___ TEXTE DU DOCUMENT

Gérard Klein : préfaces et postfaces
John W. Campbell, Jr. : le Ciel est mort
Livre de poche nº 7227, octobre 2000
John Campbell (1910-1971) me semble en France à la fois surestimé et sous-estimé. Trente ans après sa disparition, il est sans doute temps de lui donner sa vraie mesure, ce à quoi se sont du reste déjà employés Joseph Altairac et Francis Valéry dans l'introduction à ce recueil (1).
Il n'est certes pas surestimé pour son œuvre d'écrivain, mais pour son travail d'éditeur lorsqu'il est présenté comme le créateur de toute la Science-Fiction moderne à la suite d'une imprudente métonymie identifiant la Science-Fiction américaine à toute la Science-Fiction (2). Lorsque survient Campbell sur la scène éditoriale, devenant en 1937 ou 1938 (3) rédacteur en chef d'Astounding stories (4), la Science-Fiction européenne a déjà derrière elle une longue et glorieuse histoire qui couvre pour sa forme archaïque tout le dix-neuvième siècle et qui débute pour sa forme moderne avec la Machine à explorer le temps d'H.G. Wells (5) et certaines œuvres de Conan Doyle, sans négliger George Griffith. Elle compte nombre de grands écrivains, comme en France Rosny Aîné et Maurice Renard, injustement tombés dans un relatif oubli pendant près d'un siècle, dont ils commencent tout juste à sortir. André Maurois, Blaise Cendrars et Jules Romain ont flirté avec le genre. Aldous Huxley a publié le Meilleur des mondes.
La Science-Fiction américaine de l'époque est encore balbutiante. Quantitativement généreuse (6), elle est qualitativement déficiente. Si Hugo Gernsback, immigré luxembourgeois arrivé aux États-Unis en 1904, ne l'a pas créée, exploit qu'on lui prête souvent et trop généreusement, il l'a au moins fédérée en 1926 en lançant le premier magazine au monde qui soit entièrement consacré au domaine, Amazing stories, et en la dotant d'un nom, scientifiction, pour scientific fiction, qu'il transformera en science fiction, dans un coup de génie, en 1929. Il résolvait par là un vieux problème : dès Wells, et peut-être bien plus tôt, auteurs et amateurs avaient conscience de l'originalité et de l'homogénéité du genre mais ils ne réussissaient pas à le nommer. Roman de l'avenir pour Félix Bodin (1834), scientific romance, merveilleux scientifique (avec ou sans trait d'union), anticipation, roman scientifique, roman d'hypothèse, voire d'hyperthèse par la suite, les termes abondent et ne convainquent jamais tout à fait, pas plus qu'ils ne s'imposent.

______

_TÂCHE DEMANDÉE 1_. Recopiez telles quelles les lignes des enregistrements, depuis la ligne contenant « For non-octal range endpoints » jusqu'à la fin des enregistrements, ces deux bornes comprises.

___ MATÉRIAUX FOURNIS

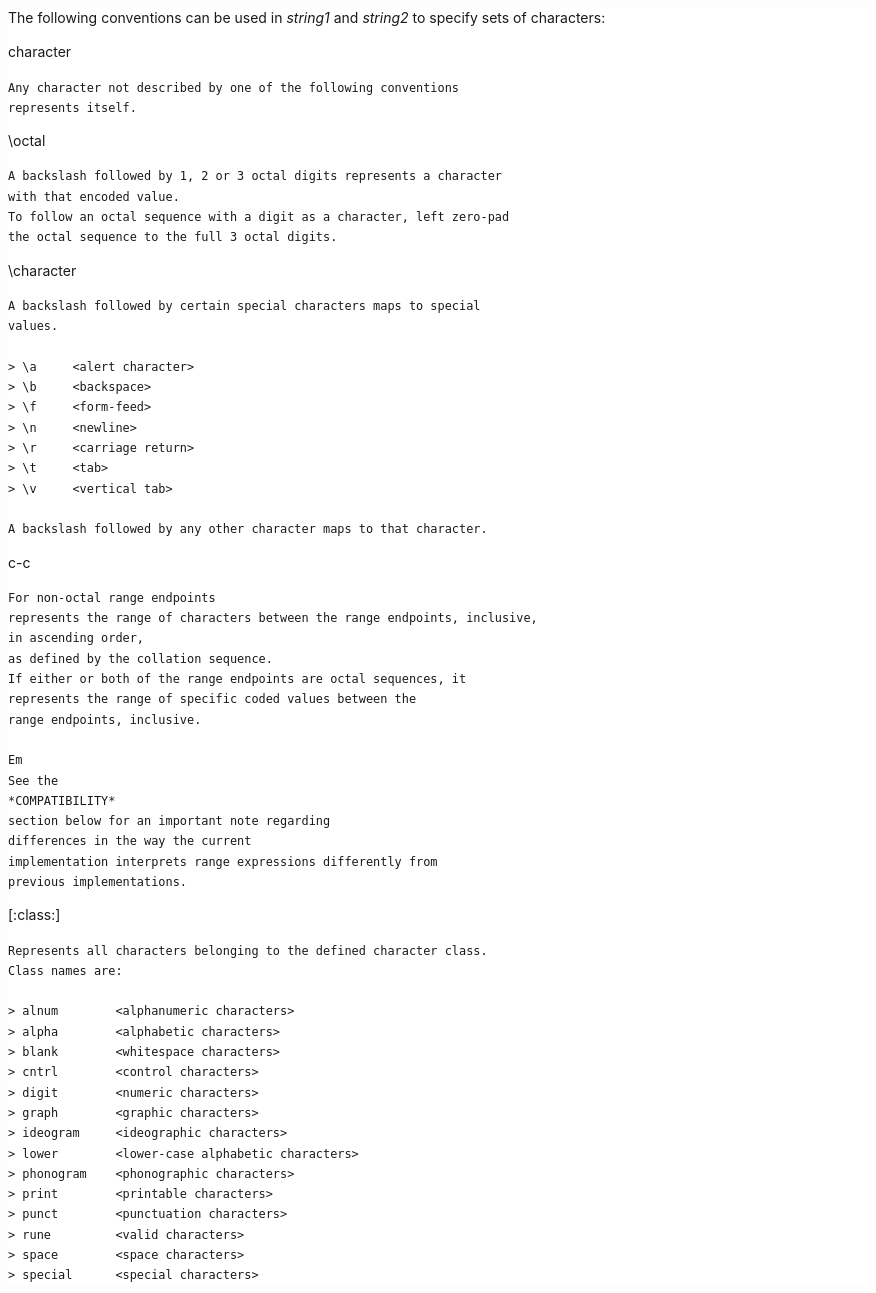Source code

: The following conventions can be used in
*string1*
and
*string2*
to specify sets of characters:

character

	Any character not described by one of the following conventions
	represents itself.

\octal

	A backslash followed by 1, 2 or 3 octal digits represents a character
	with that encoded value.
	To follow an octal sequence with a digit as a character, left zero-pad
	the octal sequence to the full 3 octal digits.

\character

	A backslash followed by certain special characters maps to special
	values.

	> \a     <alert character>  
	> \b     <backspace>  
	> \f     <form-feed>  
	> \n     <newline>  
	> \r     <carriage return>  
	> \t     <tab>  
	> \v     <vertical tab>

	A backslash followed by any other character maps to that character.

c-c

	For non-octal range endpoints
	represents the range of characters between the range endpoints, inclusive,
	in ascending order,
	as defined by the collation sequence.
	If either or both of the range endpoints are octal sequences, it
	represents the range of specific coded values between the
	range endpoints, inclusive.

	Em
	See the
	*COMPATIBILITY*
	section below for an important note regarding
	differences in the way the current
	implementation interprets range expressions differently from
	previous implementations.

[:class:]

	Represents all characters belonging to the defined character class.
	Class names are:

	> alnum        <alphanumeric characters>  
	> alpha        <alphabetic characters>  
	> blank        <whitespace characters>  
	> cntrl        <control characters>  
	> digit        <numeric characters>  
	> graph        <graphic characters>  
	> ideogram     <ideographic characters>  
	> lower        <lower-case alphabetic characters>  
	> phonogram    <phonographic characters>  
	> print        <printable characters>  
	> punct        <punctuation characters>  
	> rune         <valid characters>  
	> space        <space characters>  
	> special      <special characters>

______

_TÂCHE DEMANDÉE 2_. Rédigez la suite du texte consacré à John W. Campbell, en partant de sa dernière phrase.

_VOTRE RÉPONSE 1_.
	For non-octal range endpoints
	represents the range of characters between the range endpoints, inclusive,
	in ascending order,
	as defined by the collation sequence.
	If either or both of the range endpoints are octal sequences, it
	represents the range of specific coded values between the
	range endpoints, inclusive.

	Em
	See the
	*COMPATIBILITY*
	section below for an important note regarding
	differences in the way the current
	implementation interprets range expressions differently from
	previous implementations.

[:class:]

	Represents all characters belonging to the defined character class.
	Class names are:

	> alnum        <alphanumeric characters>  
	> alpha        <alphabetic characters>  
	> blank        <whitespace characters>  
	> cntrl        <control characters>  
	> digit        <numeric characters>  
	> graph        <graphic characters>  
	> ideogram     <ideographic characters>  
	> lower        <lower-case alphabetic characters>  
	> phonogram    <phonographic characters>  
	> print        <printable characters>  
	> punct        <punctuation characters>  
	> rune         <valid characters>  
	> space        <space characters>  
	> special      <special characters>

_VOTRE RÉPONSE 2_.
Rebaptisée d'un nom qui fera le tour du monde, revigorée par l'exemple des grands Européens, Verne et Wells en tête, dans les premiers numéros d'Amazing stories, la Science-Fiction américaine n'en demeure pas moins en cette fin des années vingt naïve, primaire, parfois grotesque, dynamique et passablement infantile. Quelques grands ancêtres comme Edgar Poe, quelques gentlemen comme H.P. Lovecraft qui se situent aux marges du genre n'en font pas une littérature. Elle reste sous l'influence d'Edgar Rice Burroughs et d'Abraham Merritt dont les imaginations incandescentes sont mal servies par des plumes de plomb.
Alors Campbell vint. Ce Malherbe de la Science-Fiction américaine la transforma si profondément en une dizaine d'années que son rôle relativement à son lieu et à son temps me semble là en général sous-estimé, ou du moins mal compris, en France. Dans un univers qui ne connaissait auparavant que la loi de la demande et du profit immédiat, du reste incertain, Campbell se comporta en artiste défendant des valeurs. Il exigeait des auteurs qu'il publiait de la cohérence, une certaine information scientifique, un intérêt humain et de la vraisemblance, plus une qualité minimale d'écriture. Il croyait, peut-être même exagérément, à l'avenir et au rôle presque messianique du genre, comme d'autres avant lui, dont Gernsback, mais mieux qu'eux il estimait que cette importance, il fallait la mériter et la justifier.
On peut se demander ce qu'il serait advenu de la S.-F. américaine sans Campbell. Peut-être serait-elle restée dans le ruisseau, selon l'expression de Theodore Sturgeon, et demeurée d'une passionnante médiocrité, en l'absence d'un promoteur de talent. Peut-être aurait-elle évolué d'elle-même vers une relative autonomie intellectuelle et esthétique sous la pression d'un milieu, de créateurs motivés et d'un public enthousiaste, les conditions objectives de son développement étant réunies, comme dirait un marxiste. L'abondance des témoignages, dont celui, inattendu, de Sturgeon qu'on lira à la fin de ce volume (7), incline à penser que Campbell est bien le réformateur providentiel, l'éducateur, dont l'expression américaine du genre avait le plus urgent besoin.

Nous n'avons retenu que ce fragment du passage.